Infinite Potential by Lothar Schafer

Infinite Potential by Lothar Schafer

Author:Lothar Schafer [Schafer, Lothar]
Language: eng
Format: epub
ISBN: 978-0-307-98596-5
Publisher: Crown Publishing Group
Published: 2013-04-02T04:00:00+00:00


NOT FROM NOTHING, NOT BY ERROR, NOT IN BLINDNESS: BUT BY THE COSMIC POTENTIALITY

In his paper “Three Levels of Emergent Phenomena,” biologist Terrence Deacon writes about the evolution of life: “Creating something from nothing is an important part of what the universe is about, and some of the most intriguing examples of this curious process are what define us as living thinking beings.”

Often when we think about the nature of this world, we come up with ideas that are so fascinating that they take our mind in their grip. The idea that the complex forms of life come out of nothing is such an idea.

If you think about it, the Darwinian system of thought makes sense. Species obviously change. Their changes seem random, meaning that they aren’t driven by the purposes of a designer. Moreover, in the variation of species, the visible order emerges out of nothing that we can see! Accordingly, it makes sense that biologists describe the process of copying genes as “blind,” and mutations as “errors.”

Here, again, when we step down to the molecular level, the anthropomorphic descriptions of things come to a sudden halt.

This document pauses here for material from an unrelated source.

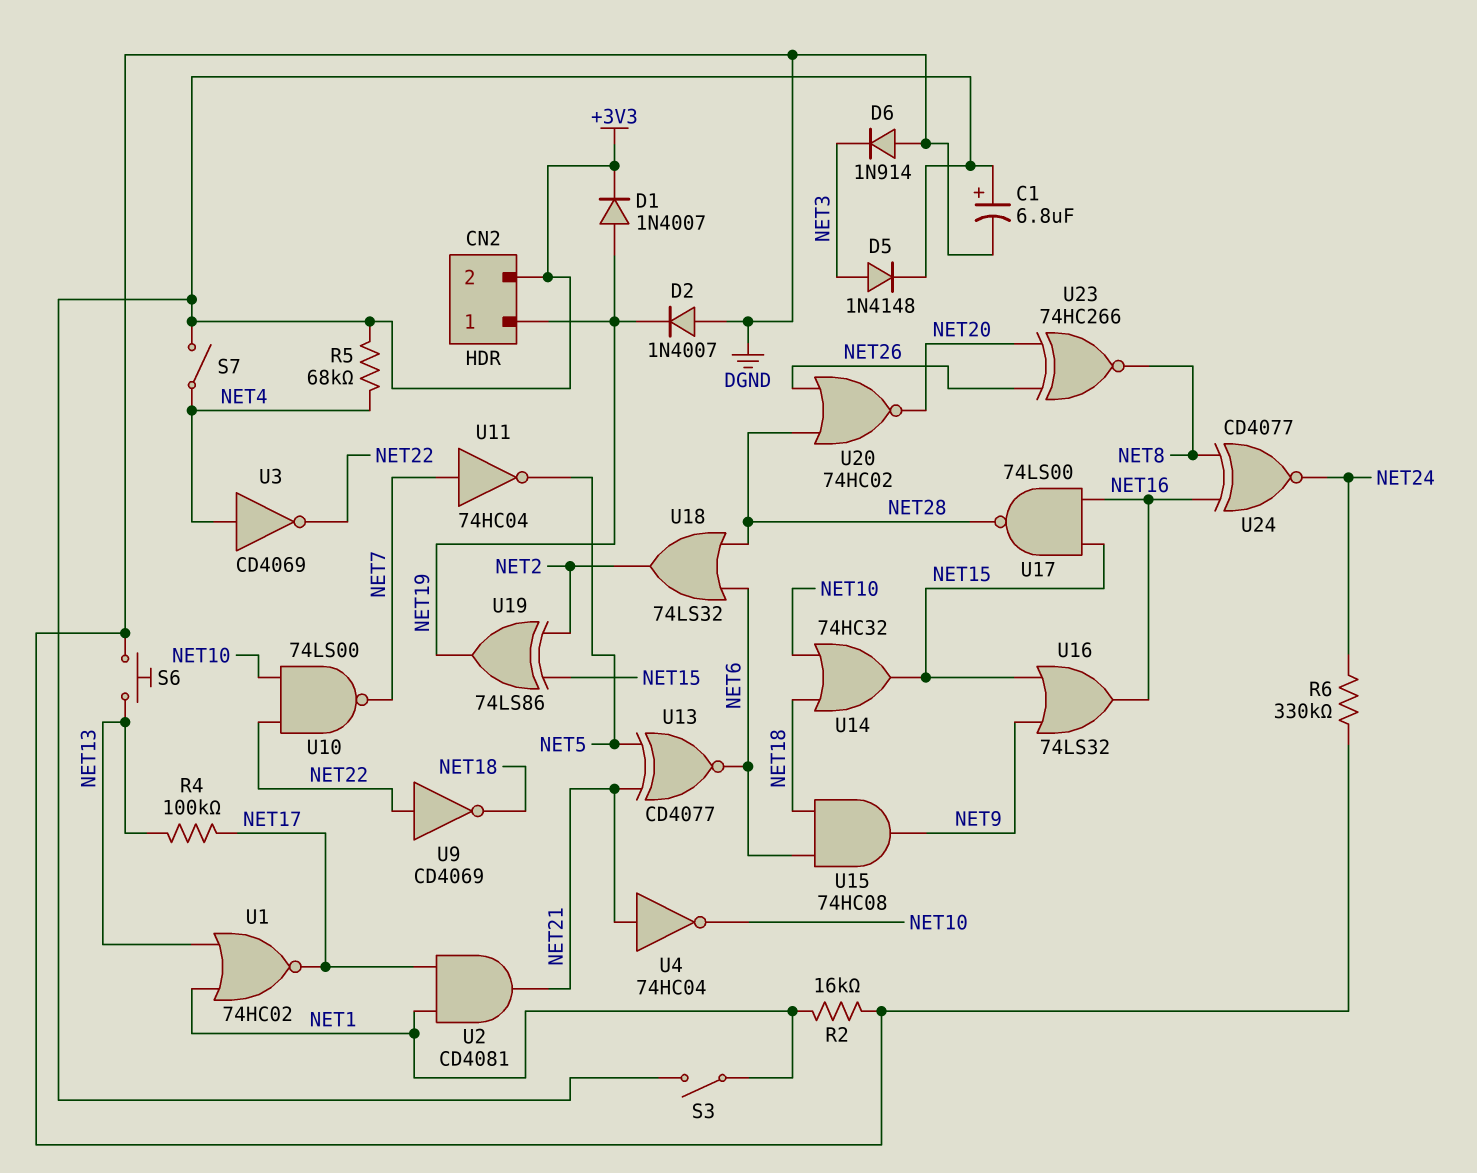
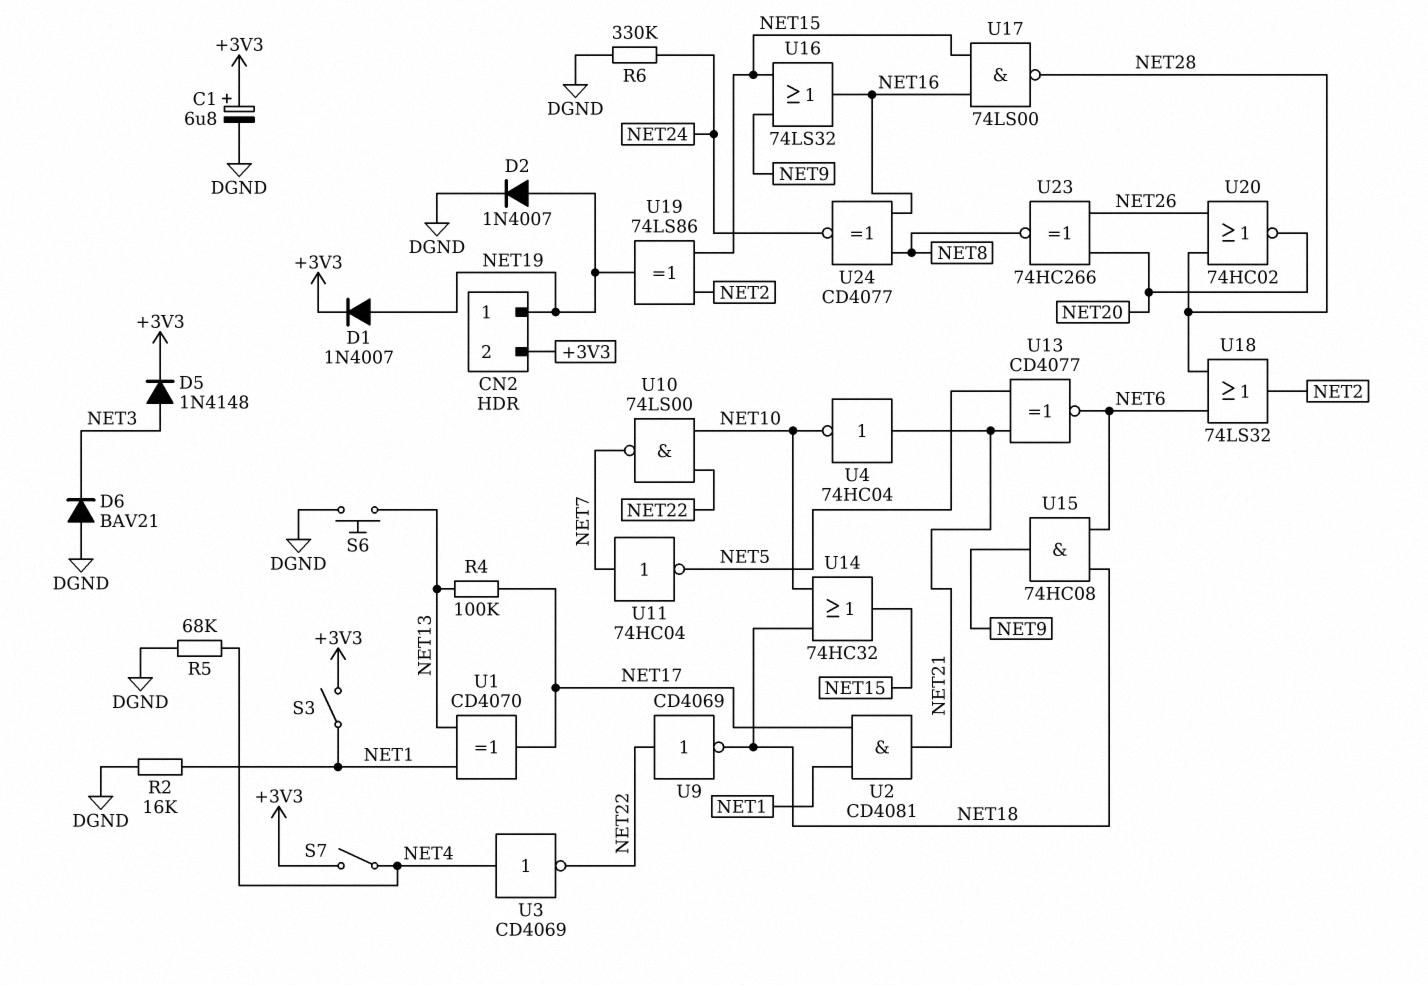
D2: diode 1N4007 (A DGND, K NET19) -> diode 1N4007 (A NET19, K DGND)
D6: diode 1N914 (A DGND, K NET3) -> diode BAV21 (A DGND, K NET3)
R5: 68k (+3V3, NET4) -> 68k (DGND, NET4)
U1: NOR 74HC02 (in NET1, in NET13, out NET17) -> XOR CD4070 (in NET1, in NET13, out NET17)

Nobody can deny that we are chemical reactors. At every moment your life is based on the chemical properties of the molecules in your cells. So if you claim that living chemical reactors will evolve new structures out of nothing, you must find the molecular basis for this process. That is, you must find a mechanism by which molecules create new forms out of nothing.

But there is no such mechanism, because molecules are quantum systems. As we saw in chapter 2, all that a molecule can do is jump from an occupied state to an empty state. It can’t jump into nothing. The restructuring of a DNA molecule, for example, can be understood as the actualization of one of its virtual states. It is true that, when several atoms or molecules interact, new states will emerge in the interaction that don’t exist in the isolated atoms or molecules. But these new states, too, don’t come out of nothing; they emerge in a predictable way out of the interacting potentialities of the individual atoms or molecules. A hydrogen molecule, for example, isn’t created out of nothing, but it is the actualization of a virtual state that belongs to the potentialities of interacting hydrogen atoms. The same principle applies to the emergence of all new structures in living organisms.

We can bring these considerations to a short form: Chemical systems can form new structures not out of nothing but out of the interacting potentialities of their components.

From the times of the Celts to the Middle Ages, the inhabitants of northern Spain believed that the westernmost point of Europe, a cape in the Atlantic Ocean, was the end of the world. So they called it Cape of the End of the World, or Cabo Fisterra in the Galician language. It was general knowledge that, if you sailed west off that cape, after some time you would abruptly fall off the edge of the earth and into nothing.